Il y a, aux yeux de beaucoup d’entre nous, des riches et des pauvres, depuis que le monde est monde… Il n’aura échappé à personne que les victimes prioritaires de Sars-Cov-2 furent bien les plus faibles d’entre nous, physiquement mais sans doute aussi moralement : ceux qui étaient déjà malades, la clientèle des maisons de repos, les gens en surpoids ou en dépression, etc. S’ajoutent bien sûr à ce sinistre « protocole morbide », tous ceux qui vivent dans des locaux surpeuplés ou quasiment insalubres, dans des quartiers dits défavorisés où la promiscuité est grande et l’adoption des gestes barrière aléatoire.

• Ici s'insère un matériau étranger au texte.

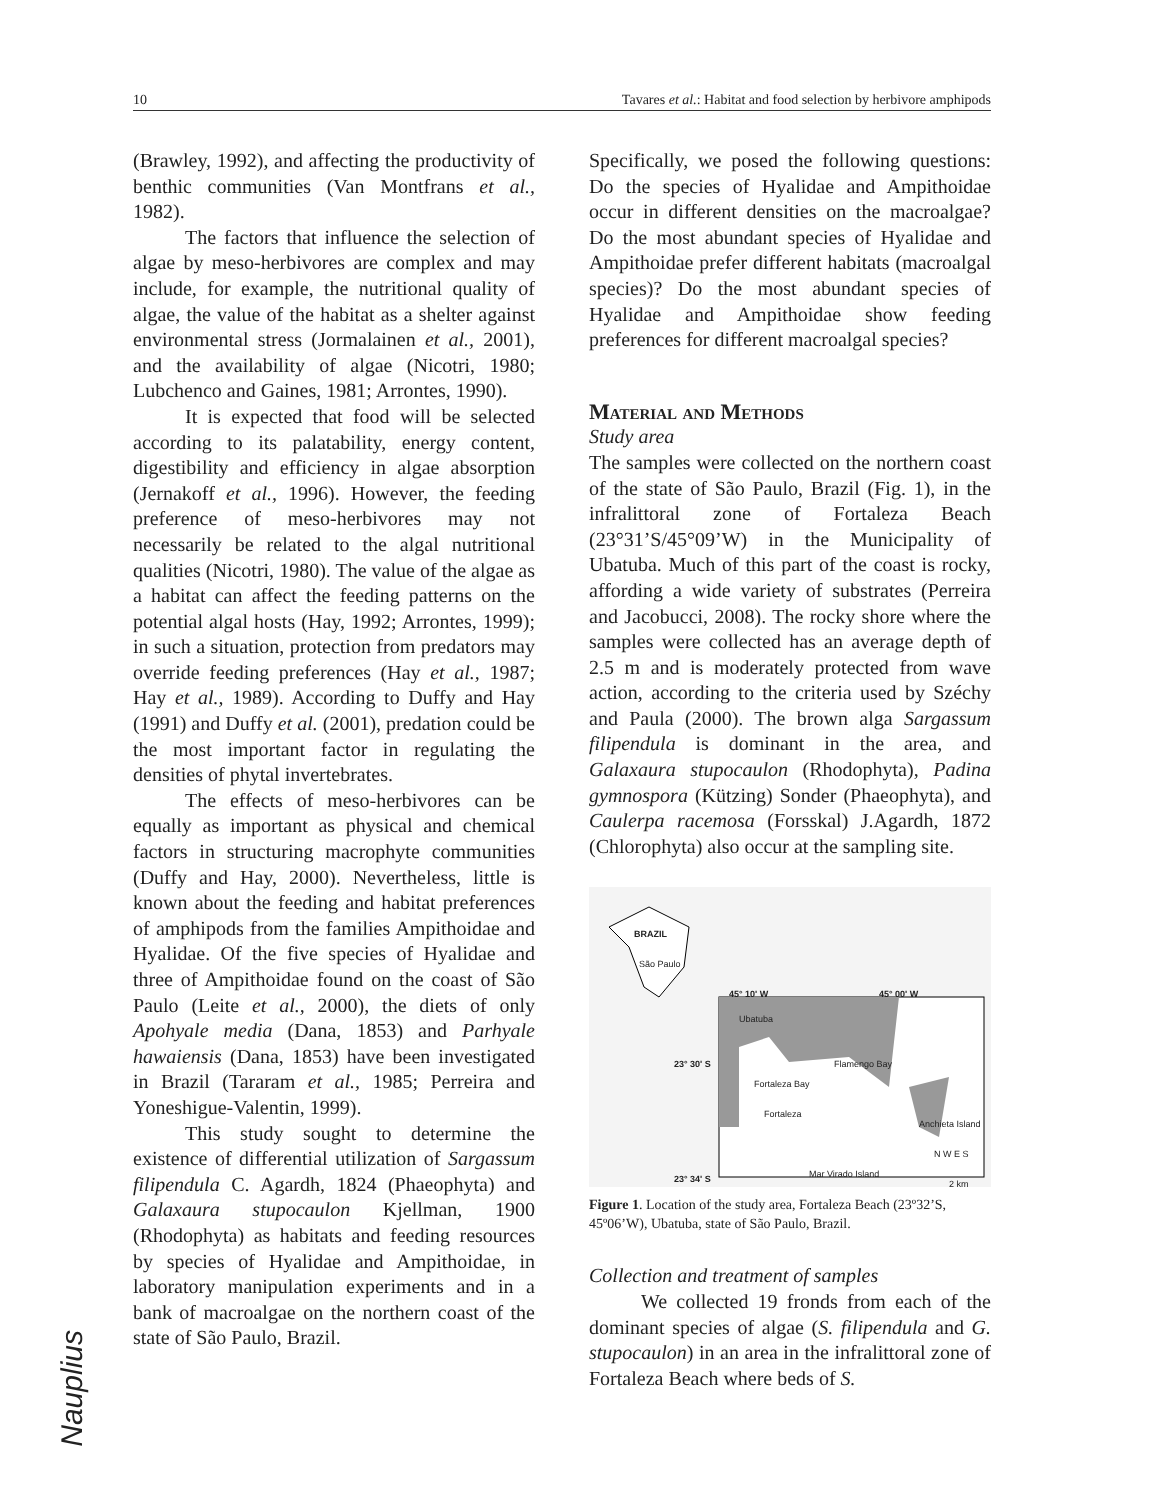10 Tavares et al.: Habitat and food selection by herbivore amphipods
(Brawley, 1992), and affecting the productivity of benthic communities (Van Montfrans et al., 1982).
The factors that influence the selection of algae by meso-herbivores are complex and may include, for example, the nutritional quality of algae, the value of the habitat as a shelter against environmental stress (Jormalainen et al., 2001), and the availability of algae (Nicotri, 1980; Lubchenco and Gaines, 1981; Arrontes, 1990).
It is expected that food will be selected according to its palatability, energy content, digestibility and efficiency in algae absorption (Jernakoff et al., 1996). However, the feeding preference of meso-herbivores may not necessarily be related to the algal nutritional qualities (Nicotri, 1980). The value of the algae as a habitat can affect the feeding patterns on the potential algal hosts (Hay, 1992; Arrontes, 1999); in such a situation, protection from predators may override feeding preferences (Hay et al., 1987; Hay et al., 1989). According to Duffy and Hay (1991) and Duffy et al. (2001), predation could be the most important factor in regulating the densities of phytal invertebrates.
The effects of meso-herbivores can be equally as important as physical and chemical factors in structuring macrophyte communities (Duffy and Hay, 2000). Nevertheless, little is known about the feeding and habitat preferences of amphipods from the families Ampithoidae and Hyalidae. Of the five species of Hyalidae and three of Ampithoidae found on the coast of São Paulo (Leite et al., 2000), the diets of only Apohyale media (Dana, 1853) and Parhyale hawaiensis (Dana, 1853) have been investigated in Brazil (Tararam et al., 1985; Perreira and Yoneshigue-Valentin, 1999).
This study sought to determine the existence of differential utilization of Sargassum filipendula C. Agardh, 1824 (Phaeophyta) and Galaxaura stupocaulon Kjellman, 1900 (Rhodophyta) as habitats and feeding resources by species of Hyalidae and Ampithoidae, in laboratory manipulation experiments and in a bank of macroalgae on the northern coast of the state of São Paulo, Brazil.
Specifically, we posed the following questions: Do the species of Hyalidae and Ampithoidae occur in different densities on the macroalgae? Do the most abundant species of Hyalidae and Ampithoidae prefer different habitats (macroalgal species)? Do the most abundant species of Hyalidae and Ampithoidae show feeding preferences for different macroalgal species?
Material and Methods
Study area
The samples were collected on the northern coast of the state of São Paulo, Brazil (Fig. 1), in the infralittoral zone of Fortaleza Beach (23°31’S/45°09’W) in the Municipality of Ubatuba. Much of this part of the coast is rocky, affording a wide variety of substrates (Perreira and Jacobucci, 2008). The rocky shore where the samples were collected has an average depth of 2.5 m and is moderately protected from wave action, according to the criteria used by Széchy and Paula (2000). The brown alga Sargassum filipendula is dominant in the area, and Galaxaura stupocaulon (Rhodophyta), Padina gymnospora (Kützing) Sonder (Phaeophyta), and Caulerpa racemosa (Forsskal) J.Agardh, 1872 (Chlorophyta) also occur at the sampling site.
BRAZIL
São Paulo
45° 10' W 45° 00' W
Ubatuba
23° 30' S Flamengo Bay
Fortaleza Bay
Fortaleza
Anchieta Island
N W E S
23° 34' S Mar Virado Island
2 km
Figure 1. Location of the study area, Fortaleza Beach (23º32’S, 45º06’W), Ubatuba, state of São Paulo, Brazil.
Collection and treatment of samples
We collected 19 fronds from each of the dominant species of algae (S. filipendula and G. stupocaulon) in an area in the infralittoral zone of Fortaleza Beach where beds of S.
Nauplius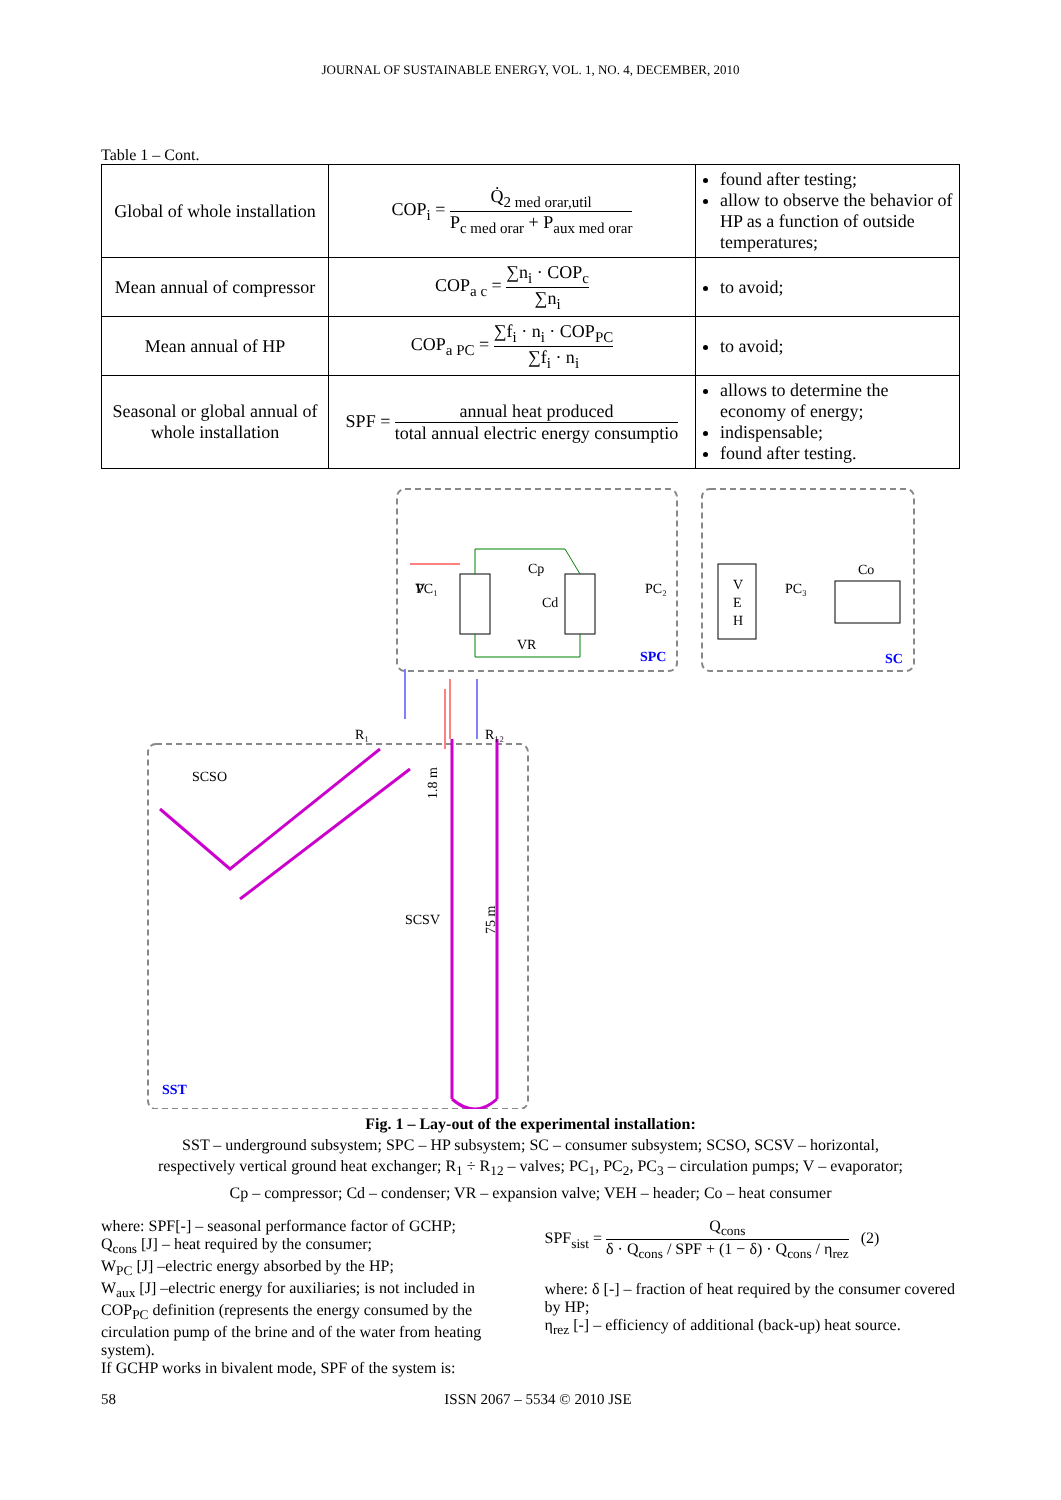JOURNAL OF SUSTAINABLE ENERGY, VOL. 1, NO. 4, DECEMBER, 2010
Table 1 – Cont.
| Global of whole installation | COP<sub>i</sub> = Q̇<sub>2 med orar,util</sub> P<sub>c med orar</sub> + P<sub>aux med orar</sub> | found after testing; allow to observe the behavior of HP as a function of outside temperatures; |
| Mean annual of compressor | COP<sub>a c</sub> = ∑n<sub>i</sub> · COP<sub>c</sub> ∑n<sub>i</sub> | to avoid; |
| Mean annual of HP | COP<sub>a PC</sub> = ∑f<sub>i</sub> · n<sub>i</sub> · COP<sub>PC</sub> ∑f<sub>i</sub> · n<sub>i</sub> | to avoid; |
| Seasonal or global annual of whole installation | SPF = annual heat produced total annual electric energy consumptio | allows to determine the economy of energy; indispensable; found after testing. |
V
Cp
Cd
VR
PC₁
PC₂
PC₃
Co
V
E
H
SPC
SC
R₁
R₁₂
SCSO
SCSV
SST
1.8 m
75 m
Fig. 1 – Lay-out of the experimental installation:
SST – underground subsystem; SPC – HP subsystem; SC – consumer subsystem; SCSO, SCSV – horizontal,
respectively vertical ground heat exchanger; R<sub>1</sub> ÷ R<sub>12</sub> – valves; PC<sub>1</sub>, PC<sub>2</sub>, PC<sub>3</sub> – circulation pumps; V – evaporator;
Cp – compressor; Cd – condenser; VR – expansion valve; VEH – header; Co – heat consumer
where: SPF[-] – seasonal performance factor of GCHP;
Q<sub>cons</sub> [J] – heat required by the consumer;
W<sub>PC</sub> [J] –electric energy absorbed by the HP;
W<sub>aux</sub> [J] –electric energy for auxiliaries; is not included in COP<sub>PC</sub> definition (represents the energy consumed by the circulation pump of the brine and of the water from heating system).
If GCHP works in bivalent mode, SPF of the system is:
SPF<sub>sist</sub> = Q<sub>cons</sub> δ · Q<sub>cons</sub> / SPF + (1 − δ) · Q<sub>cons</sub> / η<sub>rez</sub> (2)
where: δ [-] – fraction of heat required by the consumer covered by HP;
η<sub>rez</sub> [-] – efficiency of additional (back-up) heat source.
58 ISSN 2067 – 5534 © 2010 JSE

Viennent encore les précaires de l’information que n’atteignent jamais les savants conseils des épidémiologistes et la rhétorique, pourtant diverse et variée, de nos ministres… Avec la crise sanitaire, le capitalisme dont ils sont les gardiens du temple n’a fait qu’aggraver la crise sociale ! Or la technique des confinements locaux et temporaires, par exemple, semble avoir le vent en poupe. Mais qui cela touchera-t-il majoritairement sinon des quartiers populaires, ne faisant qu’accentuer l’impact social de la crise ? De quoi exacerber des tensions qui ne sont pas neuves et créer localement un véritable climat d’émeute… Le tohu-bohu qui régna, le samedi 13 mars à Liège, et les dégâts matériels certes injustifiables qui s’ensuivirent sont malheureusement là pour en attester.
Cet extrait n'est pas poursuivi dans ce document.